Data items
((

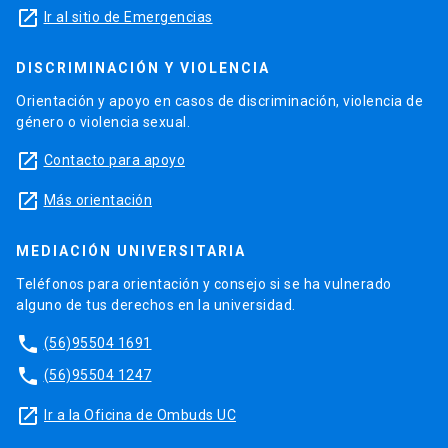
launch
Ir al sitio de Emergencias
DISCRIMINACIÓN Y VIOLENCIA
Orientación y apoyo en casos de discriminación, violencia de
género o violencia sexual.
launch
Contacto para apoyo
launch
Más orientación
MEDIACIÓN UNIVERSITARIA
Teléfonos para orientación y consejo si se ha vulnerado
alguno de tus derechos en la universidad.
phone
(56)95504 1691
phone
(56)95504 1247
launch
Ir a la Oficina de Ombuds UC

))
((

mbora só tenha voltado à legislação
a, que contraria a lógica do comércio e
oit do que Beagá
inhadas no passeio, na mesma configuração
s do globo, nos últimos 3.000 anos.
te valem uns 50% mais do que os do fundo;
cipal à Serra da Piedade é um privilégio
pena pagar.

))

= What is needed =
Could you repeat exactly the lines above from the line with "te valem uns 50% mais do que os do fundo;" up to and including the line with "pena pagar.", and only those?

= Task result =
te valem uns 50% mais do que os do fundo;
cipal à Serra da Piedade é um privilégio
pena pagar.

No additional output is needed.